When Hamilton was last in Rochester back in 2019, it nearly sold out a three-week run. After having a second run at RBTL postponed due to the pandemic, it is back this season as a special engagement. News10NBC’s Emily Putnam spoke with one of the show’s stars about why she thinks it has been such a massive success, and the messages she hopes people take away from it.
”Hamilton paints this picture in a beautiful way of how America was founded through the eyes of America now,” says actor Nikisha Williams who plays leading lady Eliza Hamilton. ”I think that not a lot of people were expecting to love a musical about the Founding Fathers, you know specifically Alexander Hamilton because he was not talked about a lot, at least in my history books it wasn’t a poignant chapter.”

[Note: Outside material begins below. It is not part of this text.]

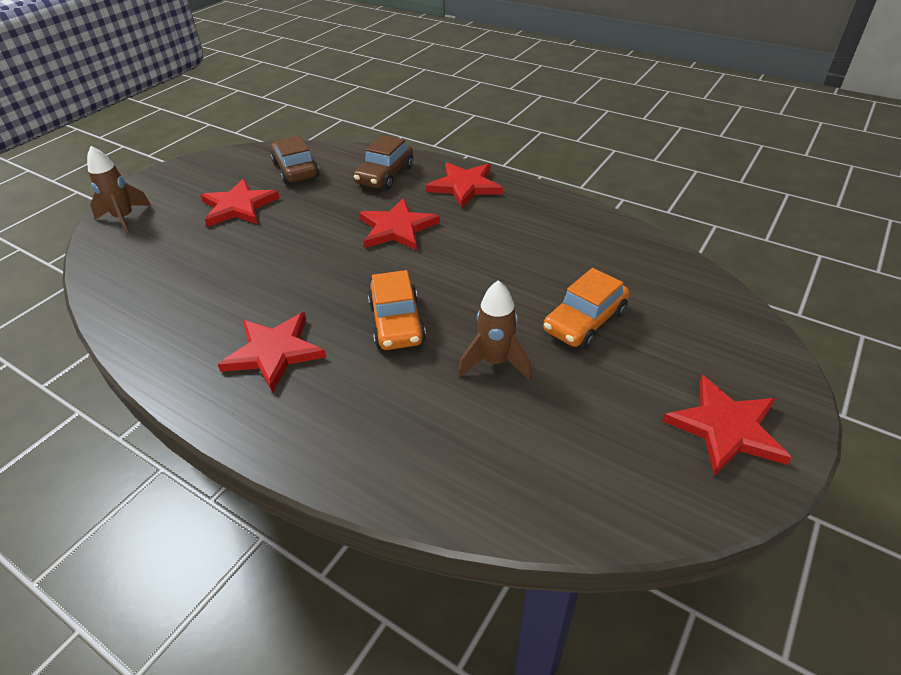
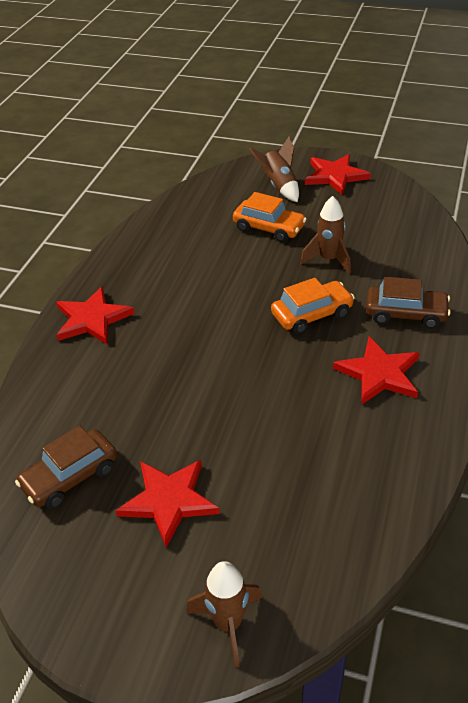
camera: 105 degrees left, 0 degrees up
(385, 175) = (76, 386): brown car -> brown car (405, 314)
(397, 228) = (180, 348): red star -> none
(696, 352) = (279, 186): none -> brown rocket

And yet, crowds at the Auditorium Theatre have been loving the hit musical. The three-hour production created by Lin-Manuel Miranda is jam-packed with spectacular movement, wordplay, rhymes, and rap battles, and it doesn’t shy away from challenging conversations.
”We do talk about George Washington and him owning slaves,” says Williams. “We talk about infidelity and, you know, we talk about just some of the harder subjects of… who the Founding Fathers really were.”
Among the themes Williams hopes audiences take away from the show is diversity, saying “we are seeing these Black and Brown and Asian-American people playing these roles that are not in real life those people, and I think it gives you a sense of this is where America was heading.” She adds with a smile ”I just love looking out in the audience and seeing little girls who look like me dressed in Eliza costumes, and I think that that just sets the stage of… if this person can do this and be on the stage doing this, then I can do whatever is passionate and in my heart to do.”
The beloved hip-hop musical shines a spotlight on the parallels between the past and the present.
”It gives you a sense of this is why America was started, it was because we were trying to break free from constrictions from our past… and I think that that narrative is a through line for how we are right now,” says Williams. ”I really hope that people get a sense of the ability to …we can change. We can be the change that we want to see.”